▸ SELECTED PASSAGE:
'''

DETAILED DESCRIPTION OF THE INVENTION
[0030] In one embodiment, the invention provides an electrochemical
device that converts chemical energy to electrochemical current,
such a device being exemplified by a lithium battery. The device
has a cathode, i.e., a positive electrode, comprising a
subfluorinated graphite fluoride; an anode, i.e., a negative
electrode, comprising a source of an ion corresponding to a metal
of Groups 1, 2, or 3 of the Periodic Table of the Elements; and an
ion-transporting material that physically separates the two
electrodes and prevents direct electrical contact therebetween.
[0031] The subfluorinated graphite fluoride is a carbon-fluorine
intercalation compound having an overall formula CF.sub.x wherein x
is in the range of 0.06 to 0.63, preferably in the range of 0.06 to
0.52, more preferably in the range of 0.10 to 0.52, still more
preferably in the range of 0.10 to 0.46, and optimally in the range
of 0.33 to 0.46. The subfluorinated graphite fluoride used in
connection with the present invention is generally a particulate
material, e.g., a powder, wherein the average particle size is
typically 1 micron to about 10 microns, preferably about 4 microns
to about 7.5 microns, and optimally about 4 microns.

'''

▸ PROMPT A:
In the battery passage, what range of x is given as optimal for the subfluorinated graphite fluoride?
▸ PROMPT B:
Continue the battery passage from the point where it stops.

▸ Extracted data entries:
'''

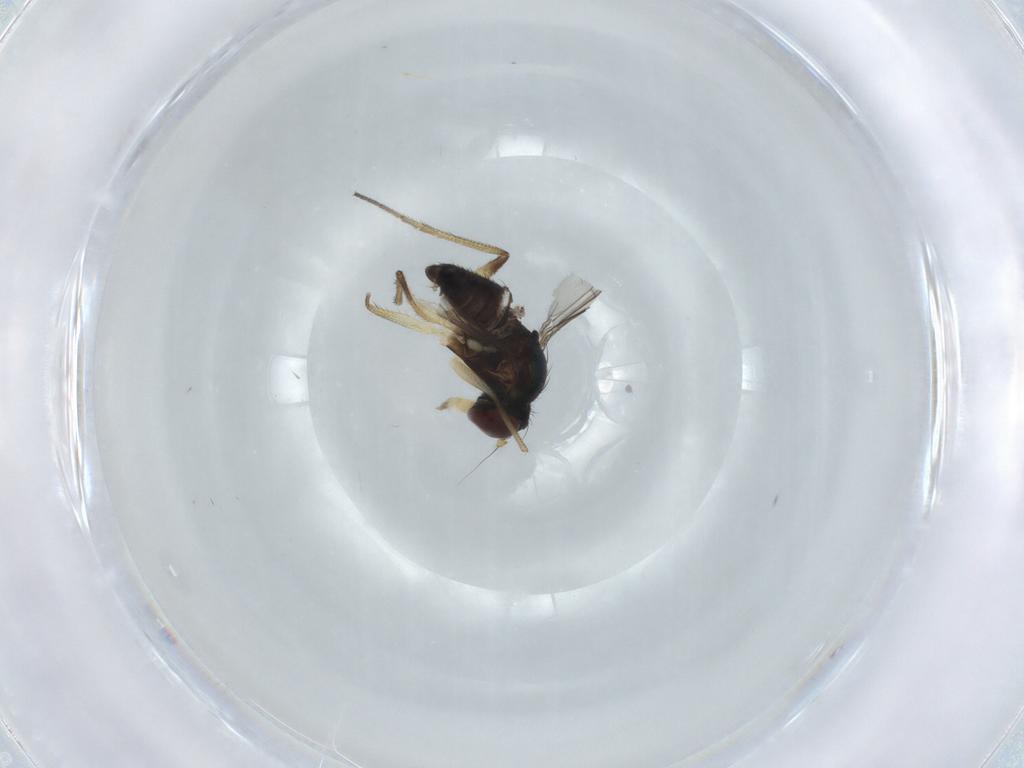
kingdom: Animalia
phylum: Arthropoda
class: Insecta
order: Diptera
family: Dolichopodidae
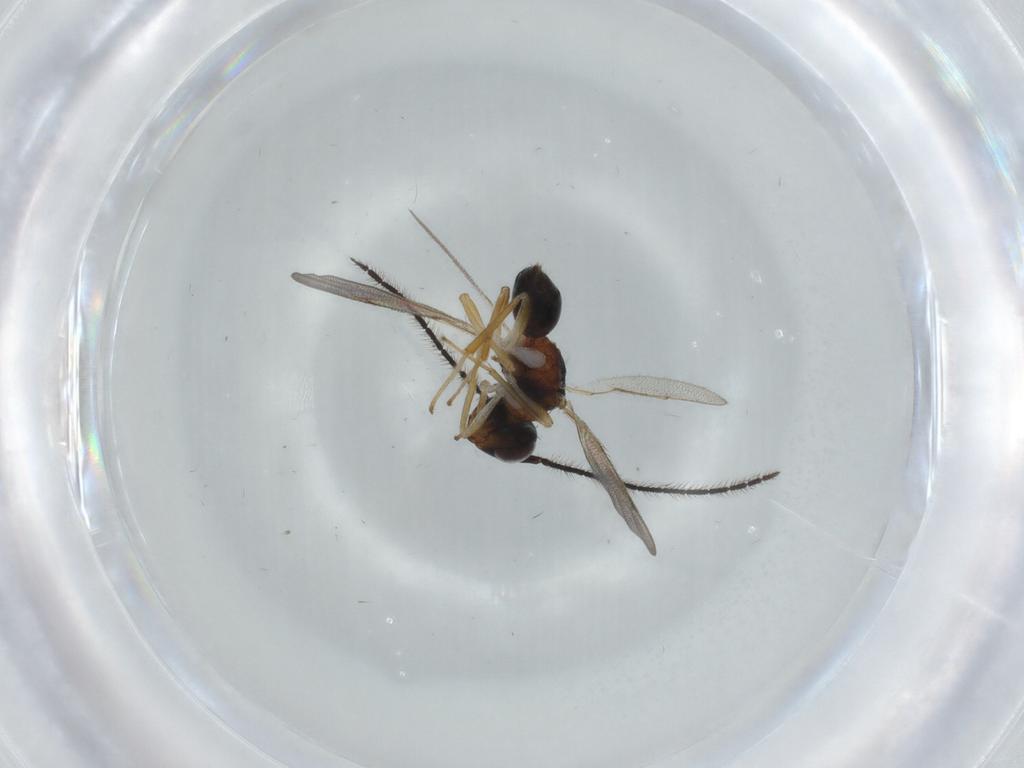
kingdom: Animalia
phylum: Arthropoda
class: Insecta
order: Hymenoptera
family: Diparidae
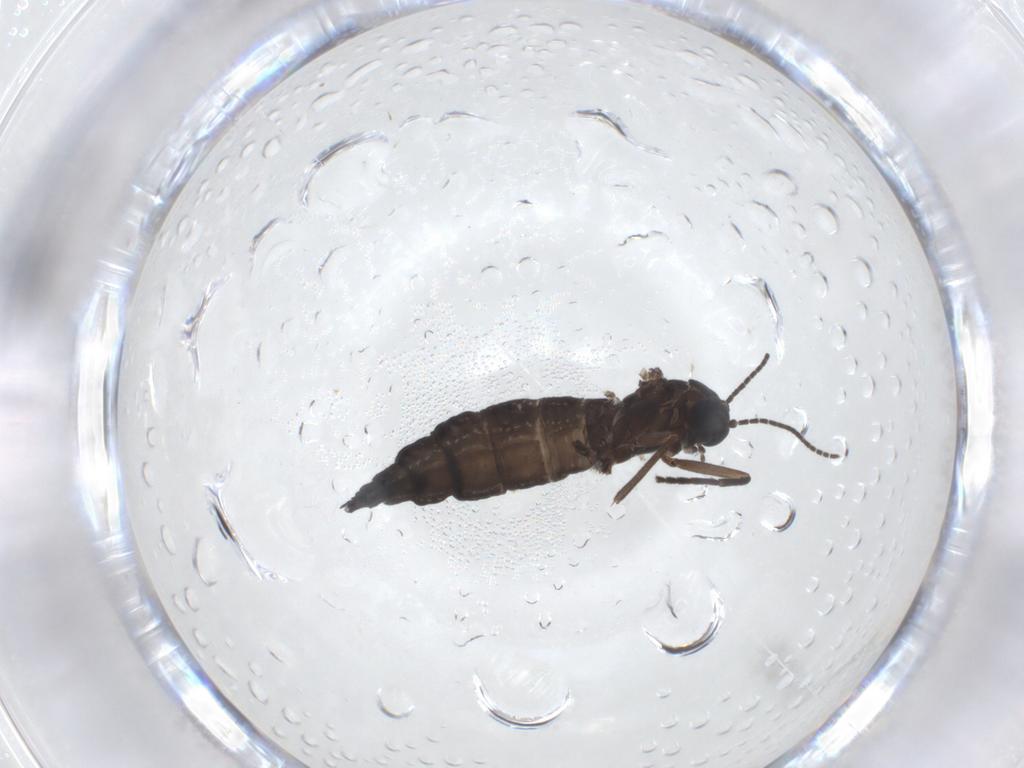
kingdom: Animalia
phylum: Arthropoda
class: Insecta
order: Diptera
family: Sciaridae
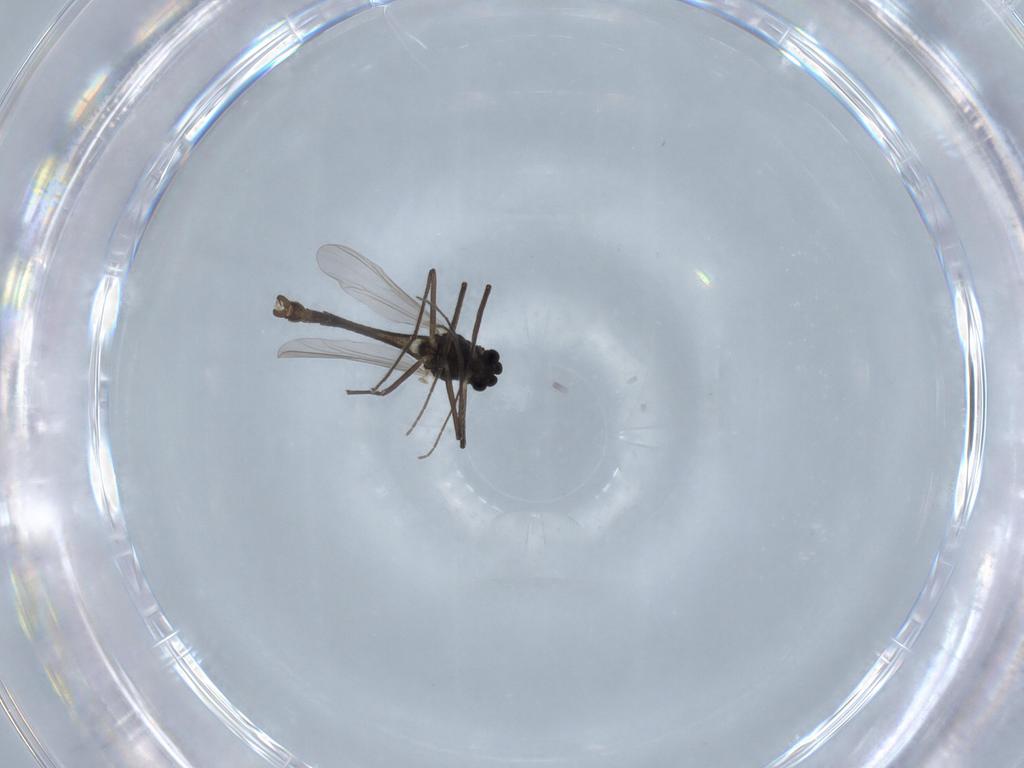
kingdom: Animalia
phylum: Arthropoda
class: Insecta
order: Diptera
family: Chironomidae
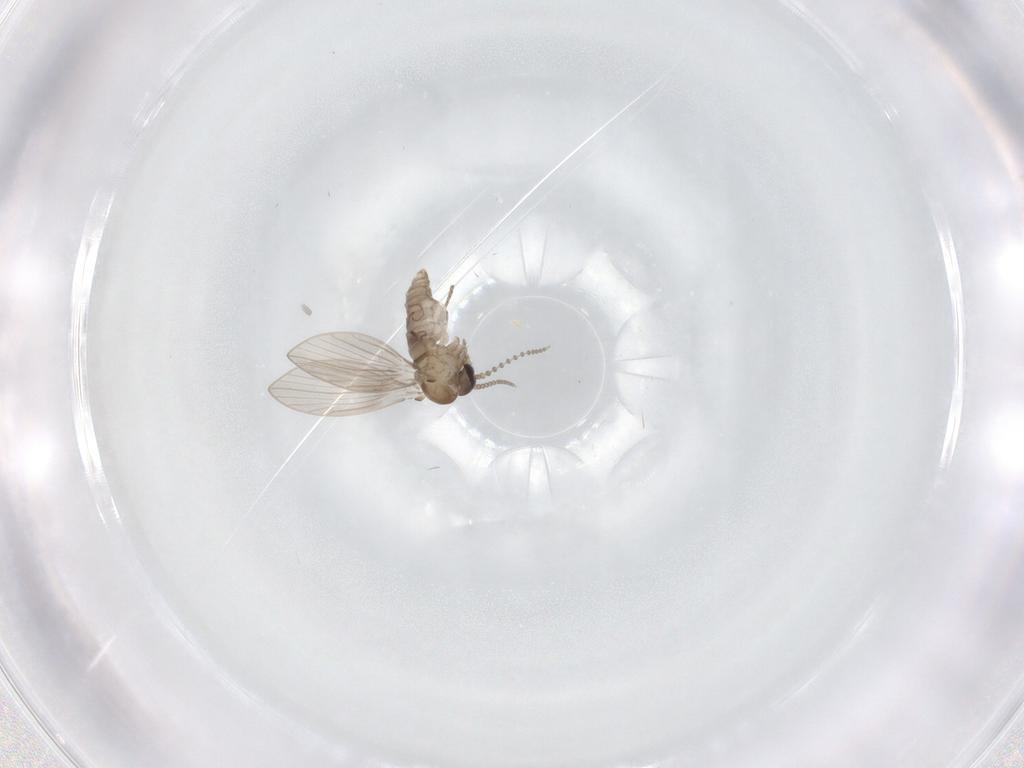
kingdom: Animalia
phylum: Arthropoda
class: Insecta
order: Diptera
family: Psychodidae
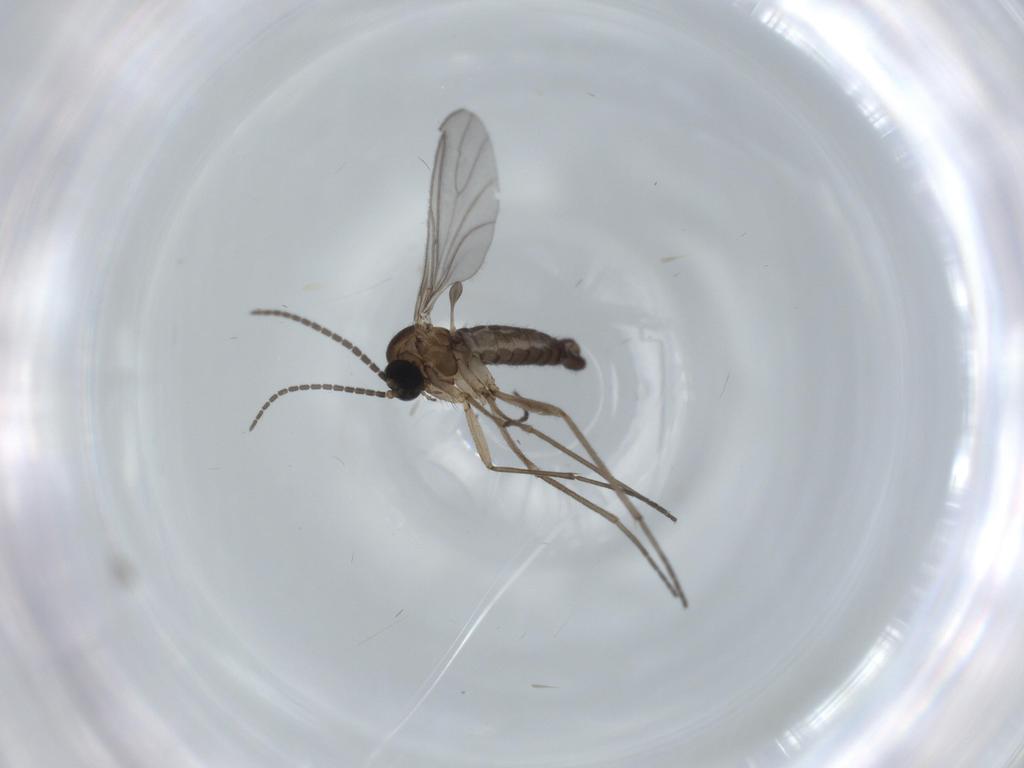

'''

▸ TASK OUTPUT A:
0.33 to 0.46

▸ TASK OUTPUT B:
[0032] In the electrochemical devices of the invention, the
subfluorinated graphite fluoride is normally present in a
composition that also includes a conductive diluent such as may be
selected from, for example, acetylene black, carbon black, powdered
graphite, cokes, carbon fibers, and metallic powders such as
powdered nickel, aluminum, titanium, and stainless steel. The
conductive diluent improves conductivity of the composition and is
typically present in an amount representing about 1 wt. % to about
10 wt. % of the composition, preferably about 1 wt. % to about 5
wt. % of the composition. The composition containing the
subfluorinated graphite fluoride and the conductive diluent also,
typically, contains a polymeric binder, with preferred polymeric
binders being at least partially fluorinated. Exemplary binders
thus include, without limitation, poly(ethylene oxide) (PEO),
poly(vinylidene fluoride) (PVDF), a poly(acrylonitrile) (PAN),
poly(tetrafluoroethylene) (PTFE), and
poly(ethylene-co-tetrafluoroethylene) (PETFE). The binders, if
present, represent about 1 wt. % to about 5 wt. % of the
composition, while the subfluorinated graphite fluorides represent
about 85 wt. % to about 98 wt. % of the composition, preferably
about 90 wt. % to 98 wt. % of the composition.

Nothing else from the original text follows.